Peraltro la rilevanza della questione va esclusa per la considerazione che l'annullamento dell'atto generale a natura inscindibile importa la conseguenza della caducazione degli effetti ulteriori estesa nei confronti di tutti i soggetti interessati alla procedura concorsuale (C.d.S., IV, 1.4.1992 n. 351), e l'annullamento giurisdizionale del bando comporta, quindi, anche la caducazione della graduatoria (C.d.S., V, 20.06.1987 n. 399).

Nel caso che ne occupa sono stati impugnati sia il regolamento che prevedeva la possibilità di indizione del concorso interno per soli titoli per cinque posti di Dirigente del Settore Amministrativo, sia i provvedimenti di approvazione delle relative graduatorie.

Come correttamente indicato dal primo decidente l'annullamento del regolamento produce effetti sugli atti ad esso successivi e consequenziali e quindi su coloro che da essi avessero tratto una situazione di vantaggio senza, tuttavia, che il ricorrente avverso il provvedimento regolamentare abbia l'onere, spesso capace di vanificare la stessa possibilità di agire, di ricercare i potenziali controinteressati, divenuti tali solo in forza dei provvedimenti consequenziali.

Nel merito, la questione concerne fondamentalmente la possibilità di coprire i posti di Dirigente funzionario con concorsi interni per soli titoli.

Al riguardo regola generale è quella posta dal d. Lvo n. 29/93 che costituisce norma fondamentale di riforma economico - sociale ed applicabile anche nella Regione Siciliana (C.G.A. n. 486 del 16.9.1998 - C.G.A., sez. cons. n. 127 del 24.2.1998), essendo, peraltro congrua la disposizione del d.Lvo n. 29/93 alla precedente legge regionale n. 12 del 30.4.1991.

Il carattere di norma fondamentale di riforma economico - sociale del d.lvo n. 29/93 e la preesistenza della l.r. n. 12/91 escludono, quindi, che il sistema così delineato - ritenuto costituzionalmente rilevante ex art. 97 Cost. dalla Corte Costituzionale (sentenza n. 1 del 4.1.1998) - non sia applicabile alla Regione Siciliana.

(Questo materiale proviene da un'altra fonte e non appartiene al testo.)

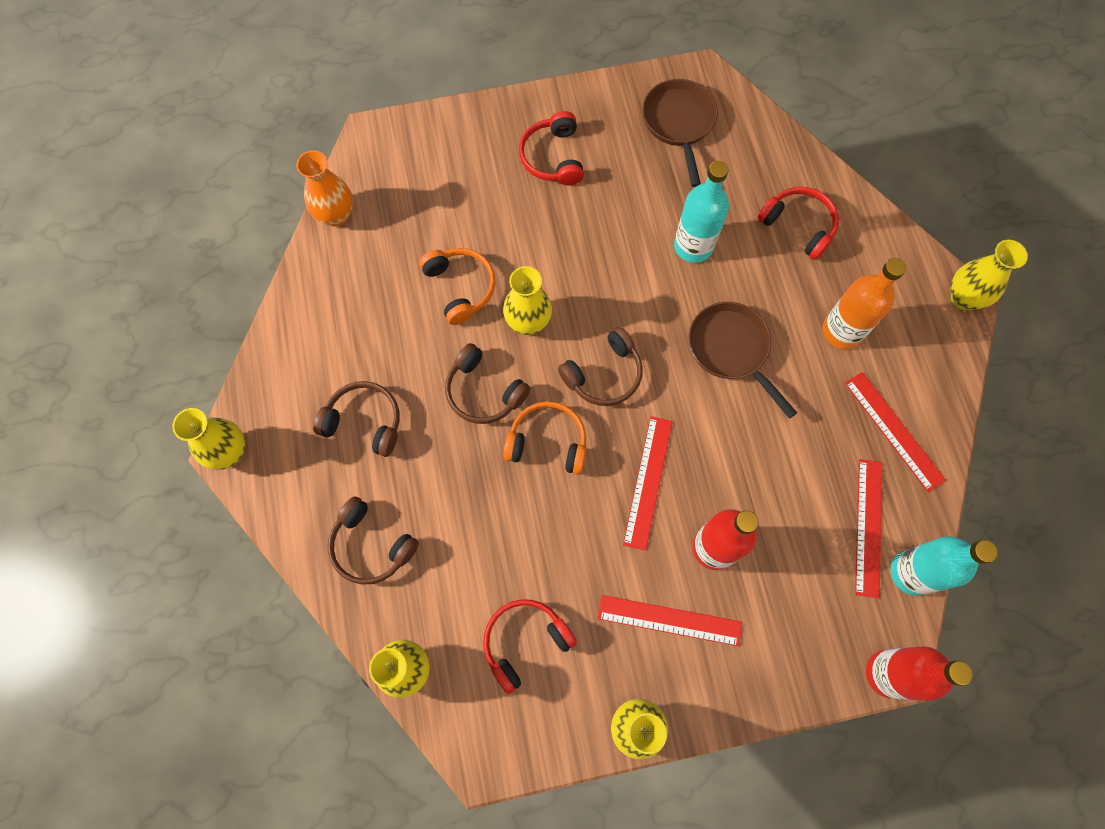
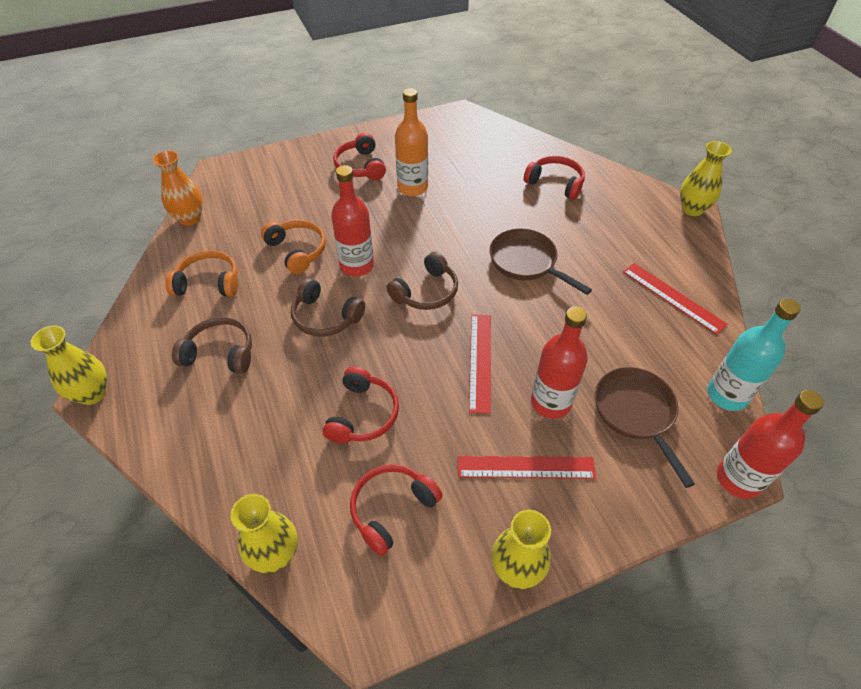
camera: 10 degrees left, 20 degrees down
(371, 546) = (231, 450): brown headphones -> none
(510, 527) = (363, 414): none -> red headphones
(528, 322) = (357, 266): yellow vase -> red bottle
(547, 442) = (387, 345): orange headphones -> orange headphones (208, 283)
(679, 123) = (451, 138): brown pan -> brown pan (636, 413)
(693, 246) = (479, 204): turquoise bottle -> none
(842, 331) = (609, 240): orange bottle -> orange bottle (412, 187)
(868, 527) = (678, 366): red ruler -> none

Ne discende che l'accesso ai posti in oggetto doveva avvenire per concorso pubblico e non per concorso interno per soli titoli.

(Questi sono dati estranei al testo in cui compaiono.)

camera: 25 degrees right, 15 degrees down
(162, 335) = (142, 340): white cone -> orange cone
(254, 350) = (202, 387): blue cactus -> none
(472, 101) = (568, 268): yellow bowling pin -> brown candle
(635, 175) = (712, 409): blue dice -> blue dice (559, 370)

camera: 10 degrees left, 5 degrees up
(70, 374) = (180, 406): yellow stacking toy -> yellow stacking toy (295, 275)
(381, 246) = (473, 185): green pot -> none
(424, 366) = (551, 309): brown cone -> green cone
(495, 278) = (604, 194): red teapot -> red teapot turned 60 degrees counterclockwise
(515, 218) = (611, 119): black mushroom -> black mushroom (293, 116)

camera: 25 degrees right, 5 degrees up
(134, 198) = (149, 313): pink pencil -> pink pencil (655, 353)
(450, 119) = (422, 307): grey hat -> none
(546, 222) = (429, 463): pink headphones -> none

La sentenza gravata è, perciò, da confermare e sono da rigettare gli appelli di cui ai nn. R.G. 873/2000 e 923/2000.

Il terzo appello (R.G. n. 924/2000) proposto dal Dott. Pinco è invece da dichiarare irricevibile, in quanto proposto successivamente al termine di 60 gg. dalla notifica della sentenza di primo grado e inammissibile perché contraddittorio col principio della consumazione del diritto di appello che preclude a chi ha proposto una rituale impugnazione di presentarne una successiva di diverso o identico contenuto, ammessa solo, e pur sempre nel rispetto del previsto termine decadenziale, qualora presentata in sostituzione della precedente affetta da vizi (C.d.S., sez. V, 3.2.2000, n. 661).

Le superiori argomentazioni assorbono ogni altra censura.

Il Collegio dà, infine, atto della dichiarazione del difensore del Sig. Reina (consorte nell'appello iscritto al n. 873/2000 R.G.) sulla sopravvenuta carenza di interesse all'appello, che non presenta, tuttavia, natura di rinuncia al gravame proposto.

Le spese seguono la soccombenza e vengono liquidate in £. 5.000.000 (lire cinquemilioni) a carico degli appellanti da ripartire pro quota nei confronti della appellata costituita.

P.Q.M.

Il Consiglio di Giustizia Amministrativa per la Regione Siciliana in sede giurisdizionale, definitivamente pronunciando, rigetta gli appelli di cui in epigrafe.

Spese a carico degli appellanti liquidate in complessivi £. 5.000.000 (lire cinquemilioni) dei quali £. 2.500.000 (lire duemilionicinquecentomila) a carico in solido dei Sigg.ri Pinco, Aversa, Reina, Grimaldi e Lombardo e £. 2.500.000 (lire duemilionicinquecentomila) a carico in solido dei Sigg.ri Passalacqua, Badalucco e Messina in favore della Dott.ssa Donatella Catania.

Ordina che la presente decisione sia eseguita dalla Autorità Amministrativa.

Così deciso in Palermo nella Camera di Consiglio del 17 gennaio 2001 dal Consiglio di Giustizia Amministrativa per la Regione Siciliana in sede giurisdizionale, con l'intervento dei Signori: Claudio Varrone, Presidente, Raffaele Carboni, Paolo Turco, Raffaele Tommasini, Antonio Andò, estensore, componenti.

Depositata in segreteria il 25 settembre 2001.